Federal Circuit Rules Java APIs are Copyrightable

  • Can Google prove that its use of Java APIs are transformative?
  • Can Google prove the economic value of the copied work to be marginal?

Almost two years ago, Judge Alsop of the N. District of California decided that 37 Java APIs (the list of function and variable parameter-names) are not copyrightable, On May 9, 2014, the Federal Circuit reversed, holding that the structure, sequence, and organization of the APIs renders them sufficiently original and non-functional to be copyrightable.

In Oracle v. Google, Google copied the elaborately organized taxonomy of all the names of methods, classes, interfaces and packages of declaring code found in the 37 Java APIs. The declaring code is used by programmers to call out specific implementation code for performing a function. Google sought to capitalize on the fact that software programmers were already trained and experienced in using the taxonomy of Java declaring code. So Google copied the Java declaring code and structure wholesale, only adding the code necessary to implement the APIs.

Circuit Judge Kathleen O’Malley, writing for the three-judge panel, stated that “merger cannot bar copyright protection for any lines of declaring code unless Sun/Oracle had one way, or a limited number of ways, to write them,”  Op. 30. The Federal Circuit explained that an original work — even one that serves a function — is entitled to copyright protection as long as the author had multiple ways to express the underlying idea. The court found that the declaring code in these 37 Java API packages could be expressed in other ways, thus holding the declaring code to be copyrightable.

Turning to copyright fair use, the Federal Circuit explained that fair use requires a balance of four factors – namely: the purpose and character of the use; the nature of the copyrighted work; the amount and substantiality of the portion used in relation to the copyrighted work as a whole; and the effect of the use upon the potential market for or value of the copyrighted work. However, the Federal Circuit could not rule out questions of fact both as to whether Google’s use of the declaring code was a transformative purpose and the effect of the use upon the potential market for or value of the copyright work. For this reason, the court remanded the case back to the lower court to determine whether Google’s copying of declaring code for Android amounts to a fair use.

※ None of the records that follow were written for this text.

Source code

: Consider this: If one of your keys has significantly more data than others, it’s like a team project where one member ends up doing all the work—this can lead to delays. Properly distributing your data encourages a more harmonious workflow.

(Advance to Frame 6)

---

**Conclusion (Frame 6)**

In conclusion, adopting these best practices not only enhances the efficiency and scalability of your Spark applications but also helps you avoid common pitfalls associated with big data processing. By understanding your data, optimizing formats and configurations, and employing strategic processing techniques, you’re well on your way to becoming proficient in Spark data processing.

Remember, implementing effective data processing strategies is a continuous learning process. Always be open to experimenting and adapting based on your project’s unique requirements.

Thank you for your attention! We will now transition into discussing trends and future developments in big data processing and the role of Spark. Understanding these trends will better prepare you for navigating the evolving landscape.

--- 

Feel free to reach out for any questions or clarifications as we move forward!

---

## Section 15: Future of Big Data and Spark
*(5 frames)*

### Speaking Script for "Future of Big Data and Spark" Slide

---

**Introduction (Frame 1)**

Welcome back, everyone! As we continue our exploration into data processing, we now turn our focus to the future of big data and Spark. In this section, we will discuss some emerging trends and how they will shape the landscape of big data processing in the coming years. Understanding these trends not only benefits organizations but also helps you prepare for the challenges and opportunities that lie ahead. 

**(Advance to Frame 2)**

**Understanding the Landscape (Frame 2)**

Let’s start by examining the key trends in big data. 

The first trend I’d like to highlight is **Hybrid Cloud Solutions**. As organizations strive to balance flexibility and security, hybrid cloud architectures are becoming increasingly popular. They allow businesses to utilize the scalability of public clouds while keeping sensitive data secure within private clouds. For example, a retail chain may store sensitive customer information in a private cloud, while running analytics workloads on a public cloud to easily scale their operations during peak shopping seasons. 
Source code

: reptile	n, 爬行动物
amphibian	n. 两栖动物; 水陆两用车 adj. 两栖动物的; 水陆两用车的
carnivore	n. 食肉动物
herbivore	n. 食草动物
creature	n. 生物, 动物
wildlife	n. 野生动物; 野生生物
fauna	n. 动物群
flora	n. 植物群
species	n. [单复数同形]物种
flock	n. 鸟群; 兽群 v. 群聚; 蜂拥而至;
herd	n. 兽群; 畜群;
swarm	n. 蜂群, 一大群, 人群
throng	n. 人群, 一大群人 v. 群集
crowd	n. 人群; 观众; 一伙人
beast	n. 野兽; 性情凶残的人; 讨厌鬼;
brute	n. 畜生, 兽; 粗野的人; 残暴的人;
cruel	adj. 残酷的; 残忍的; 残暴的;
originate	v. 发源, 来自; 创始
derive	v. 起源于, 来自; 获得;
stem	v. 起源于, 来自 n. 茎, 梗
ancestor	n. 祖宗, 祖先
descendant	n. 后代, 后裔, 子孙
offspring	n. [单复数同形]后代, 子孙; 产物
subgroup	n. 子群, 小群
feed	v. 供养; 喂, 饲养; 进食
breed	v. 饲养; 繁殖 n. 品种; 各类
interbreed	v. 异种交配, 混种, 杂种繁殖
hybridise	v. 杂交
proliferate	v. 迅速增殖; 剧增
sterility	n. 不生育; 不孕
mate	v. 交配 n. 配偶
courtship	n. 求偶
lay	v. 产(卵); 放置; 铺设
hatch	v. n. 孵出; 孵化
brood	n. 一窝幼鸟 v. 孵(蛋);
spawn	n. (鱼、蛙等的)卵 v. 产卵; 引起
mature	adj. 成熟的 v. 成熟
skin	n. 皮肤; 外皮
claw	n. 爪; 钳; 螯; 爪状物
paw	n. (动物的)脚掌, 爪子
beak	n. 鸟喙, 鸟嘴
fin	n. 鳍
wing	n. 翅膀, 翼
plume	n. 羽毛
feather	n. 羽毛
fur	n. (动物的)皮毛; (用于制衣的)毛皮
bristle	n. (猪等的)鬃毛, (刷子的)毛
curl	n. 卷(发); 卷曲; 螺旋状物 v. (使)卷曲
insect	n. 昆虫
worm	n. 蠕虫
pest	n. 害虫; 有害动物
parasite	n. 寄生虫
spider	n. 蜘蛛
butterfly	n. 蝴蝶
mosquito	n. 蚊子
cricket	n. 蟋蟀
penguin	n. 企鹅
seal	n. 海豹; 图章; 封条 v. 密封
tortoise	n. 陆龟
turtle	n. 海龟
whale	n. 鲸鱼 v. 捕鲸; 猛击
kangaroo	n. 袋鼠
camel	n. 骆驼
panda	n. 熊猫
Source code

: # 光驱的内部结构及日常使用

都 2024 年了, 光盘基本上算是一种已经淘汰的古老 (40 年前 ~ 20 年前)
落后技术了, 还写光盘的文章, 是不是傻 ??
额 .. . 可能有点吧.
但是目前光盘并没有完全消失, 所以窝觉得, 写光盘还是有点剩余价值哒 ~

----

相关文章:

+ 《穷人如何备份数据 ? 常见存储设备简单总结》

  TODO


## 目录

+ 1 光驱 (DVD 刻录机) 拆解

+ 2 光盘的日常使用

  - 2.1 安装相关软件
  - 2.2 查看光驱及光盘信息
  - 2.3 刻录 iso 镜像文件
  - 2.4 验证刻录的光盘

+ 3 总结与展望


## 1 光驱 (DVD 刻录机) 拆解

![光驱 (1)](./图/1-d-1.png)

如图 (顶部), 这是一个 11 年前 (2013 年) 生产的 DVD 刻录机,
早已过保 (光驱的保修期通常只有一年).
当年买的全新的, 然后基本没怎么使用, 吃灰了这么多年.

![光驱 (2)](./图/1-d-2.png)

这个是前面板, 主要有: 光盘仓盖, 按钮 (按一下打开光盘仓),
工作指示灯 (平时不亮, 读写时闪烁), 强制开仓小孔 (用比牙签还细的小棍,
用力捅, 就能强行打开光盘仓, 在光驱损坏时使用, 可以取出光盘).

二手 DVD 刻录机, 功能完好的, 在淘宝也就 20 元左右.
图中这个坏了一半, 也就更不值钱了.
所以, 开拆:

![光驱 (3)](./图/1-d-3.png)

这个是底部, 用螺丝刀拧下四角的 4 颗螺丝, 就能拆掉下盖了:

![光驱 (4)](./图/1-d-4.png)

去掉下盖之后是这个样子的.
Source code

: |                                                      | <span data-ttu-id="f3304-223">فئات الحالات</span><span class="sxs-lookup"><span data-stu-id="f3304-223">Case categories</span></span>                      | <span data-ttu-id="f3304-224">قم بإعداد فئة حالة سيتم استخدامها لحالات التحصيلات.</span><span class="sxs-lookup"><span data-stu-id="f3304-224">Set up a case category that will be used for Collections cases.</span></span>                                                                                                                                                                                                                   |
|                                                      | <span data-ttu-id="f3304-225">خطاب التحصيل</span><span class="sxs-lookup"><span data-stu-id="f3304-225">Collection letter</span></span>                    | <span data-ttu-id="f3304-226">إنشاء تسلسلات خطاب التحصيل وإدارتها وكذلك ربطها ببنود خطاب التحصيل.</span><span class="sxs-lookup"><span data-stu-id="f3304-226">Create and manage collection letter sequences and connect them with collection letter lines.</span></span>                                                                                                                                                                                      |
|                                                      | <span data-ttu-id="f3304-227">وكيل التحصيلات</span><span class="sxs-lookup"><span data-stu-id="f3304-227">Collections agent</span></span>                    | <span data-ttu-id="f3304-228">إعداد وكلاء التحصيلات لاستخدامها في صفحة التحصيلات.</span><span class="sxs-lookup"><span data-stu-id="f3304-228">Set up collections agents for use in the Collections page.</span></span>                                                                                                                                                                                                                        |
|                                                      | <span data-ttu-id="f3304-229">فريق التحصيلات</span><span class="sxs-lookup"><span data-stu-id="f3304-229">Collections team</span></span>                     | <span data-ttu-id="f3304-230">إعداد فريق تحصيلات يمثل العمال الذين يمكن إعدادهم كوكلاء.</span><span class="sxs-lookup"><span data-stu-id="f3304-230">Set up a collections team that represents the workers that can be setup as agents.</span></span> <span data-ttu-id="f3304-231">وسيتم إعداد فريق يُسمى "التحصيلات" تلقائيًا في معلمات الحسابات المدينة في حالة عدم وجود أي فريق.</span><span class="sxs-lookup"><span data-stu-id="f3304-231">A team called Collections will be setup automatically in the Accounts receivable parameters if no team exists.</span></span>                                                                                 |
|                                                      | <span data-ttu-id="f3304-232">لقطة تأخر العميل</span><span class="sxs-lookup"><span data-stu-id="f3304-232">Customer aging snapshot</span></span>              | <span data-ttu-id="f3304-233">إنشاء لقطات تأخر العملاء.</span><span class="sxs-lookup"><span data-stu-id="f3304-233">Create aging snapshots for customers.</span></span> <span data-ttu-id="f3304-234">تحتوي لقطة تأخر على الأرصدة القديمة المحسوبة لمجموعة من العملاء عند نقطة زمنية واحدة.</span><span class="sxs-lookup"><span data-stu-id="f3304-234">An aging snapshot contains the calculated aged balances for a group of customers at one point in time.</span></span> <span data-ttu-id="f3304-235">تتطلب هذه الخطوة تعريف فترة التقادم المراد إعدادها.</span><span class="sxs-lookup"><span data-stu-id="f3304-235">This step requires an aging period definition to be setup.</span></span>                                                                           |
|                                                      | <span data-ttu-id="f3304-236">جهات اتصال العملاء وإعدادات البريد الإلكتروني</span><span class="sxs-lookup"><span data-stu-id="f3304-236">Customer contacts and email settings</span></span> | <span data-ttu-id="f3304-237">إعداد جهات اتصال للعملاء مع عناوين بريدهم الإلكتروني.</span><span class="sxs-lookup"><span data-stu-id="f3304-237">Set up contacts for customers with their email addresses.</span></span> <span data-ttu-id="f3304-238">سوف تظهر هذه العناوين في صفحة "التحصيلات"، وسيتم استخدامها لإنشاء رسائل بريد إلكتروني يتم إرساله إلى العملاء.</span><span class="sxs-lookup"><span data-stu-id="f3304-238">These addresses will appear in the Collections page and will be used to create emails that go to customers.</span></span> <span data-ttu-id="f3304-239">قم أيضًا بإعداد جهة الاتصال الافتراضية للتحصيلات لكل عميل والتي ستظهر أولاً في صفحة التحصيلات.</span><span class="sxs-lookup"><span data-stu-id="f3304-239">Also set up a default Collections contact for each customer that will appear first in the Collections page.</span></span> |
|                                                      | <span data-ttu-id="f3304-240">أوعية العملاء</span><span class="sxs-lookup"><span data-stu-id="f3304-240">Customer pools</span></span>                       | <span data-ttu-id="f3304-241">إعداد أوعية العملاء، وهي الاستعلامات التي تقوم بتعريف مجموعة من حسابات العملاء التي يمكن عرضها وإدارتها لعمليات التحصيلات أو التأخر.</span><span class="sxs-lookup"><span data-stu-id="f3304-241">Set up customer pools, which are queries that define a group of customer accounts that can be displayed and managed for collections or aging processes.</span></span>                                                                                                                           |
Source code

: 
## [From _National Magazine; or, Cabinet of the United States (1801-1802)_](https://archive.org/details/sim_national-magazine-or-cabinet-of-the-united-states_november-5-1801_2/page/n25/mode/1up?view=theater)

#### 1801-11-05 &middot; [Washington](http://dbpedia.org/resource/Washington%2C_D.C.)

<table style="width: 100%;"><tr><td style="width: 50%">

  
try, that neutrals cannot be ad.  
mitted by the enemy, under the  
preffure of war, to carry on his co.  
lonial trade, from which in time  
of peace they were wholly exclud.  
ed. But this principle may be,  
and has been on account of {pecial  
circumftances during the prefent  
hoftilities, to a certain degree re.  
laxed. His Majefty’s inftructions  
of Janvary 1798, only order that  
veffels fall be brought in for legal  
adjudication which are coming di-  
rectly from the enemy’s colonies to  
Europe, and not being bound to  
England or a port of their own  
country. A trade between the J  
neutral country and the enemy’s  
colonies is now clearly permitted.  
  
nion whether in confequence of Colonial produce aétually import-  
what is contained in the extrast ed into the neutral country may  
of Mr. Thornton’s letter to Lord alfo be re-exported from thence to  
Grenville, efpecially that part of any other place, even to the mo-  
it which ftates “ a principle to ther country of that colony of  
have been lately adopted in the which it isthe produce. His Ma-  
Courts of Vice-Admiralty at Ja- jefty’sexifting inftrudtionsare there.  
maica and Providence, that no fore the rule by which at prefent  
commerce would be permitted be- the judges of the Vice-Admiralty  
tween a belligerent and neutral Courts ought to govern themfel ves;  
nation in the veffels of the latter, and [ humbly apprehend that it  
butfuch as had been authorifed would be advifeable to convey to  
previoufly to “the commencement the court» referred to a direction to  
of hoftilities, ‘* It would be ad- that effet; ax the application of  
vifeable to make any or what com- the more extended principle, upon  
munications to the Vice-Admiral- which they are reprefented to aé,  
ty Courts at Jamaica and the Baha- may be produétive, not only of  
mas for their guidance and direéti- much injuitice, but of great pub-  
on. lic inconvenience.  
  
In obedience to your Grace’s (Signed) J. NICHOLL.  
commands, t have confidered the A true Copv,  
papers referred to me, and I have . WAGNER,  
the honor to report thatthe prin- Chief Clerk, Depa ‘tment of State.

This remand may bring Google to a hard reality — the law of diminishing returns. Amid this hard fought battle, there have been few victories. There are but a few decisions for the lower court to make concerning the transformative purpose and the economic value of the copyrighted work and then likely appeals. The likelihood of success is diminishing.

One determination, that the copying is fair use, may not go well for Google. After all, can unauthorized use of copyrighted code in a hugely successful commercial product such as Android really amount to fair use?

The other determination, that the economic value of the copied work from the copyrightable expression is marginal, may also not demonstrate fair use. But it could contain damages on a technology that is core to Android.